Unlike other programs, the "Assemble Model" provides incoming residents with rent stability, transparency on price, financial coaching and community services to support a "path to home ownership" with an option to buy their apartment at the end of a five-year period.
“The Assemble Model is the culmination of three years of research, both locally and overseas – and applying these learnings to the Australian context,” Daff said.
ANZ is supporting Daff's first project, approving the development and investment facility for 393 Macaulay Road in Melbourne's Kensington.
The big bank will provide construction funding without the usual pre-sale requirements for the $60 million, 73-apartment development.
The model has been refined by industry leaders KPMG and Arnold Bloch Leibler.
“What excites me in particular about the Assemble Model is a greater alignment of interest between the developer and resident compared to the off-the-plan model,” Assemble design director Quino Holland said.
“We have to deliver high-quality buildings that age gracefully and foster a genuine community.”
Project leaders have also acquired equity for its first three major projects and discussions are progressing with superannuation funds to become the medium to long-term capital partner for the business.

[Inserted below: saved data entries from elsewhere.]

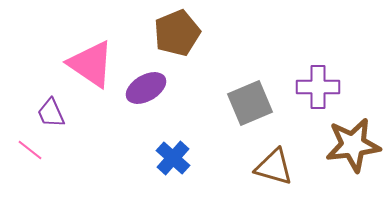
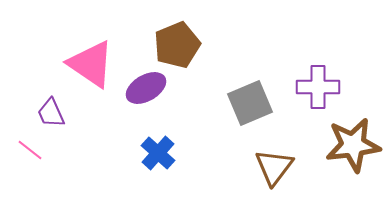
brown pentagon: moved 12 px down
blue cross: moved 15 px left, 5 px up
brown triangle: rotated 51 degrees clockwise
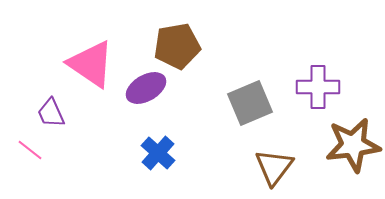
brown pentagon: moved 1 px down; rotated 12 degrees clockwise
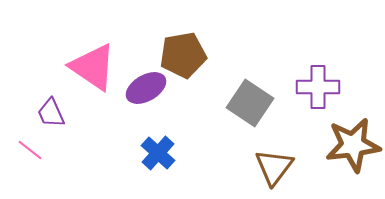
brown pentagon: moved 6 px right, 9 px down
pink triangle: moved 2 px right, 3 px down
gray square: rotated 33 degrees counterclockwise
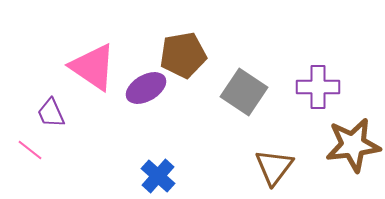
gray square: moved 6 px left, 11 px up
blue cross: moved 23 px down
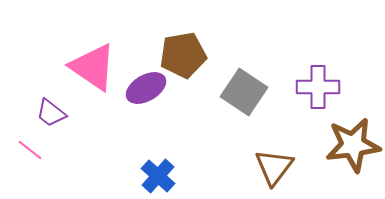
purple trapezoid: rotated 28 degrees counterclockwise
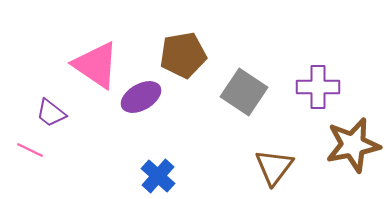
pink triangle: moved 3 px right, 2 px up
purple ellipse: moved 5 px left, 9 px down
brown star: rotated 4 degrees counterclockwise
pink line: rotated 12 degrees counterclockwise
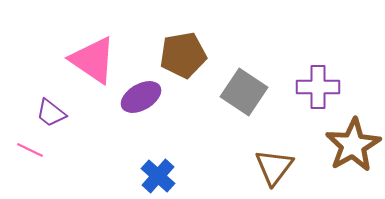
pink triangle: moved 3 px left, 5 px up
brown star: rotated 18 degrees counterclockwise
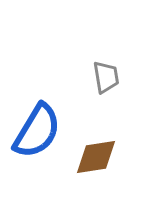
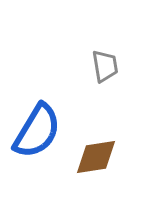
gray trapezoid: moved 1 px left, 11 px up
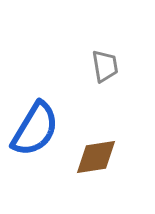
blue semicircle: moved 2 px left, 2 px up
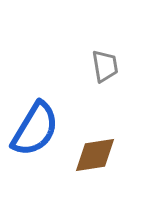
brown diamond: moved 1 px left, 2 px up
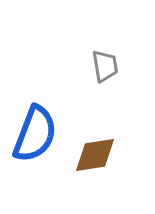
blue semicircle: moved 5 px down; rotated 10 degrees counterclockwise
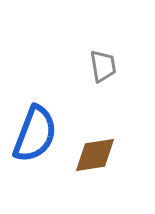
gray trapezoid: moved 2 px left
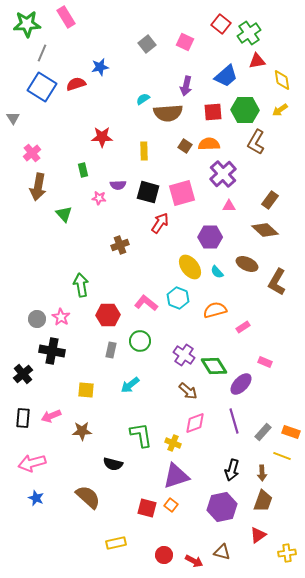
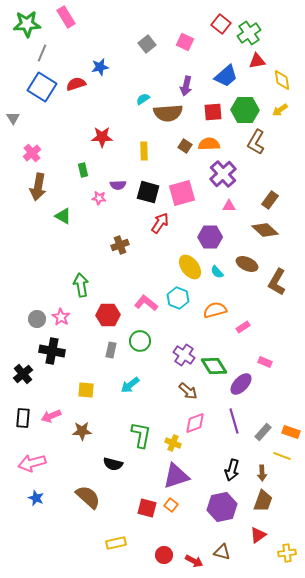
green triangle at (64, 214): moved 1 px left, 2 px down; rotated 18 degrees counterclockwise
green L-shape at (141, 435): rotated 20 degrees clockwise
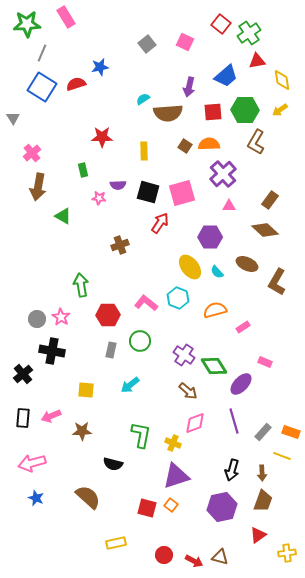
purple arrow at (186, 86): moved 3 px right, 1 px down
brown triangle at (222, 552): moved 2 px left, 5 px down
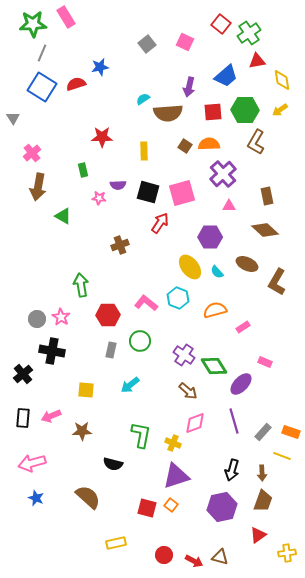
green star at (27, 24): moved 6 px right
brown rectangle at (270, 200): moved 3 px left, 4 px up; rotated 48 degrees counterclockwise
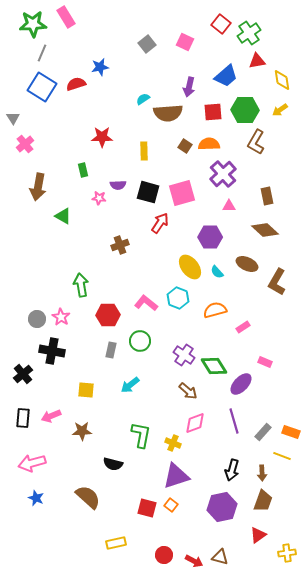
pink cross at (32, 153): moved 7 px left, 9 px up
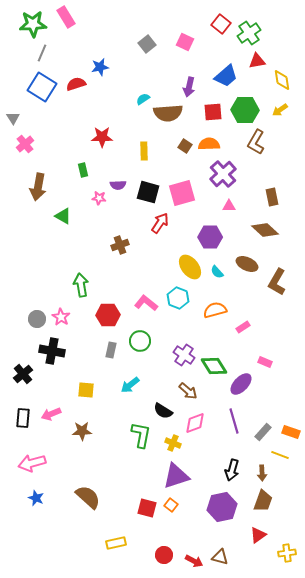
brown rectangle at (267, 196): moved 5 px right, 1 px down
pink arrow at (51, 416): moved 2 px up
yellow line at (282, 456): moved 2 px left, 1 px up
black semicircle at (113, 464): moved 50 px right, 53 px up; rotated 18 degrees clockwise
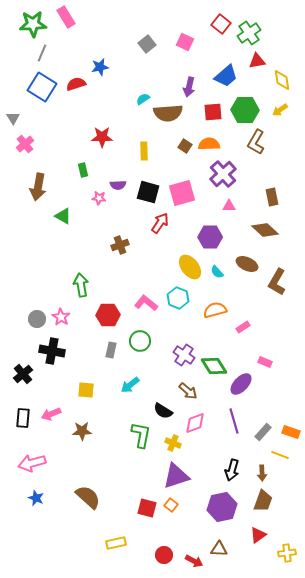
brown triangle at (220, 557): moved 1 px left, 8 px up; rotated 12 degrees counterclockwise
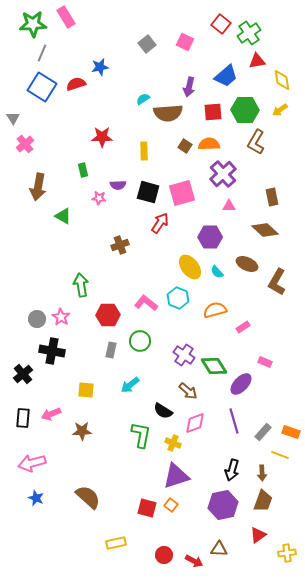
purple hexagon at (222, 507): moved 1 px right, 2 px up
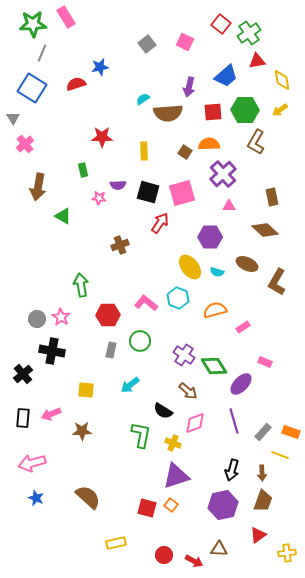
blue square at (42, 87): moved 10 px left, 1 px down
brown square at (185, 146): moved 6 px down
cyan semicircle at (217, 272): rotated 32 degrees counterclockwise
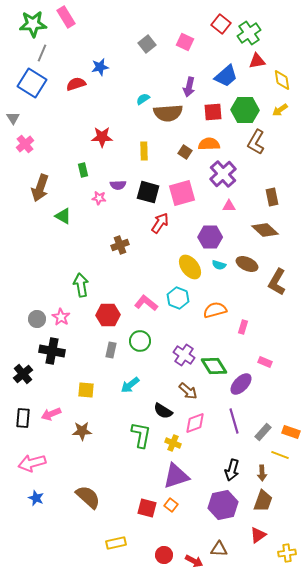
blue square at (32, 88): moved 5 px up
brown arrow at (38, 187): moved 2 px right, 1 px down; rotated 8 degrees clockwise
cyan semicircle at (217, 272): moved 2 px right, 7 px up
pink rectangle at (243, 327): rotated 40 degrees counterclockwise
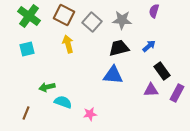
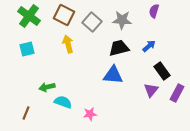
purple triangle: rotated 49 degrees counterclockwise
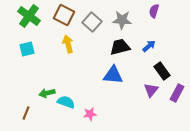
black trapezoid: moved 1 px right, 1 px up
green arrow: moved 6 px down
cyan semicircle: moved 3 px right
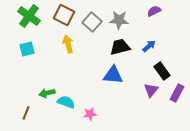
purple semicircle: rotated 48 degrees clockwise
gray star: moved 3 px left
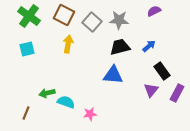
yellow arrow: rotated 24 degrees clockwise
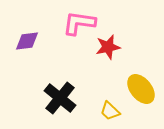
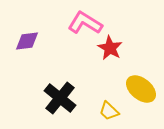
pink L-shape: moved 6 px right; rotated 24 degrees clockwise
red star: moved 2 px right, 1 px down; rotated 30 degrees counterclockwise
yellow ellipse: rotated 12 degrees counterclockwise
yellow trapezoid: moved 1 px left
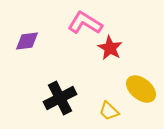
black cross: rotated 24 degrees clockwise
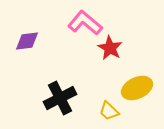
pink L-shape: rotated 8 degrees clockwise
yellow ellipse: moved 4 px left, 1 px up; rotated 64 degrees counterclockwise
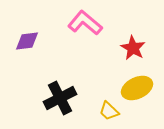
red star: moved 23 px right
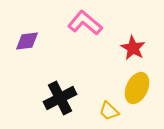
yellow ellipse: rotated 40 degrees counterclockwise
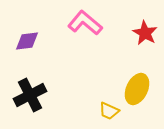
red star: moved 12 px right, 15 px up
yellow ellipse: moved 1 px down
black cross: moved 30 px left, 3 px up
yellow trapezoid: rotated 20 degrees counterclockwise
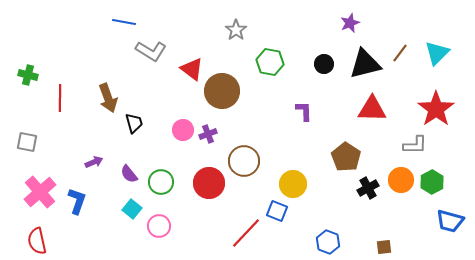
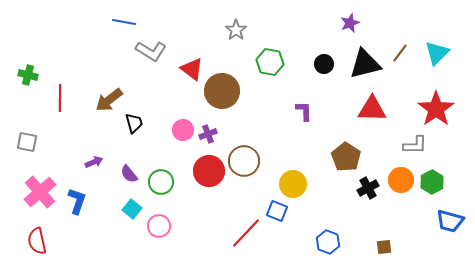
brown arrow at (108, 98): moved 1 px right, 2 px down; rotated 72 degrees clockwise
red circle at (209, 183): moved 12 px up
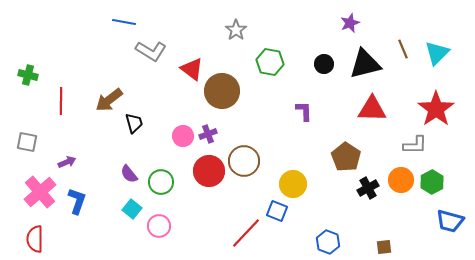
brown line at (400, 53): moved 3 px right, 4 px up; rotated 60 degrees counterclockwise
red line at (60, 98): moved 1 px right, 3 px down
pink circle at (183, 130): moved 6 px down
purple arrow at (94, 162): moved 27 px left
red semicircle at (37, 241): moved 2 px left, 2 px up; rotated 12 degrees clockwise
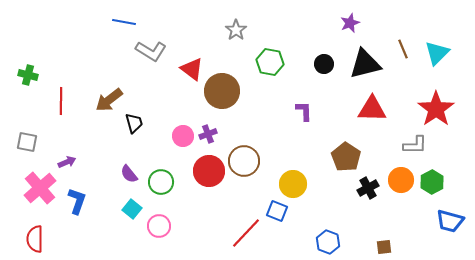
pink cross at (40, 192): moved 4 px up
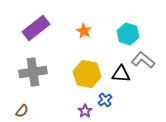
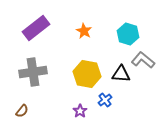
purple star: moved 5 px left
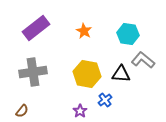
cyan hexagon: rotated 10 degrees counterclockwise
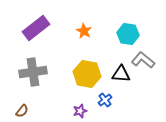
purple star: rotated 16 degrees clockwise
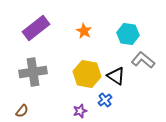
black triangle: moved 5 px left, 2 px down; rotated 30 degrees clockwise
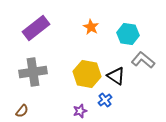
orange star: moved 7 px right, 4 px up
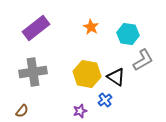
gray L-shape: rotated 110 degrees clockwise
black triangle: moved 1 px down
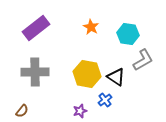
gray cross: moved 2 px right; rotated 8 degrees clockwise
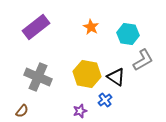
purple rectangle: moved 1 px up
gray cross: moved 3 px right, 5 px down; rotated 24 degrees clockwise
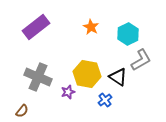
cyan hexagon: rotated 25 degrees clockwise
gray L-shape: moved 2 px left
black triangle: moved 2 px right
purple star: moved 12 px left, 19 px up
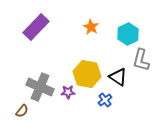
purple rectangle: rotated 8 degrees counterclockwise
gray L-shape: rotated 135 degrees clockwise
gray cross: moved 2 px right, 10 px down
purple star: rotated 16 degrees clockwise
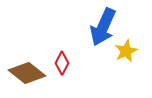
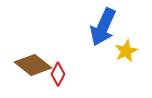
red diamond: moved 4 px left, 11 px down
brown diamond: moved 6 px right, 8 px up
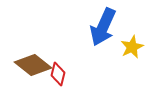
yellow star: moved 6 px right, 4 px up
red diamond: rotated 15 degrees counterclockwise
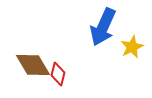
brown diamond: rotated 21 degrees clockwise
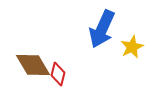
blue arrow: moved 1 px left, 2 px down
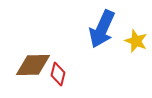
yellow star: moved 4 px right, 6 px up; rotated 25 degrees counterclockwise
brown diamond: rotated 60 degrees counterclockwise
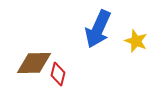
blue arrow: moved 4 px left
brown diamond: moved 1 px right, 2 px up
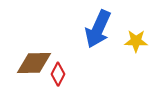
yellow star: rotated 20 degrees counterclockwise
red diamond: rotated 15 degrees clockwise
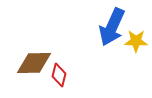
blue arrow: moved 14 px right, 2 px up
red diamond: moved 1 px right, 1 px down; rotated 15 degrees counterclockwise
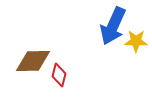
blue arrow: moved 1 px right, 1 px up
brown diamond: moved 1 px left, 2 px up
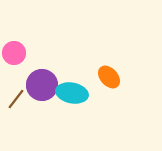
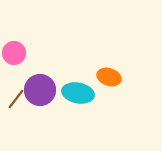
orange ellipse: rotated 30 degrees counterclockwise
purple circle: moved 2 px left, 5 px down
cyan ellipse: moved 6 px right
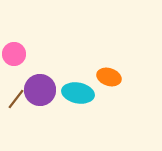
pink circle: moved 1 px down
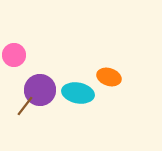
pink circle: moved 1 px down
brown line: moved 9 px right, 7 px down
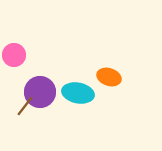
purple circle: moved 2 px down
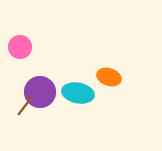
pink circle: moved 6 px right, 8 px up
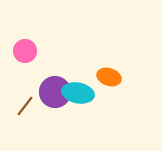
pink circle: moved 5 px right, 4 px down
purple circle: moved 15 px right
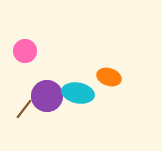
purple circle: moved 8 px left, 4 px down
brown line: moved 1 px left, 3 px down
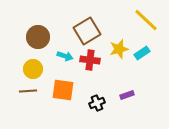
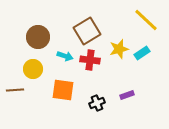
brown line: moved 13 px left, 1 px up
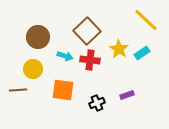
brown square: rotated 12 degrees counterclockwise
yellow star: rotated 24 degrees counterclockwise
brown line: moved 3 px right
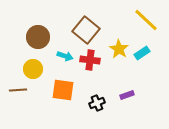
brown square: moved 1 px left, 1 px up; rotated 8 degrees counterclockwise
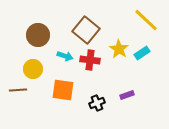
brown circle: moved 2 px up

The project, if successful, is sure to gather mainstream attention with property aficionados around the nation keen to identify the necessary formula to establish a sustainable build-to-rent sector.
Residents sign a 5-year lease with the option to purchase their home for a fixed price at the end of the term.
The purchase price is agreed up front and is calculated as the current price with fixed 1.75 per cent increases per year over 7-years (2 years of construction + 5 years of leasing).
The lease and option to purchase is secured by paying a refundable amount of 1 per cent of the purchase price prior to the start of construction (e.g. $5k for a $500k apartment).
Over the 5-year lease period, residents are supported with not-for-profit financial coaching services and bulk-buying initiatives to leverage economies of scale.
After five years, residents can exercise the option to purchase the property at the fixed price, with the 1 per cent refundable amount contributing towards the purchase price.
“By locking in the price today, you are protected from rapid property price increases," Daff said.
"You have seven years to save towards your deposit and five years to see if your home lives up to your expectations."
"Get to know your home, your neighbours and community before you decide to buy, and you can exit the lease or not proceed with the purchase at any time.”
Assemble put these ideas into practice through its first development in partnership with Wulff Projects and Icon Developments in Roseneath Street, Clifton Hill, comprising 48 apartments and 18 townhouses.
With 80 per cent of homes selling on the first day of sales, 95 per cent of which to owner-occupiers reinforced an eagerness in the market for buyers to be assured of stability in long-term housing and community potential.
Roseneath Street also received the 2016 Victorian Premier’s Design Award for excellence in Service Design and construction for the project is on track for completion in August 2018.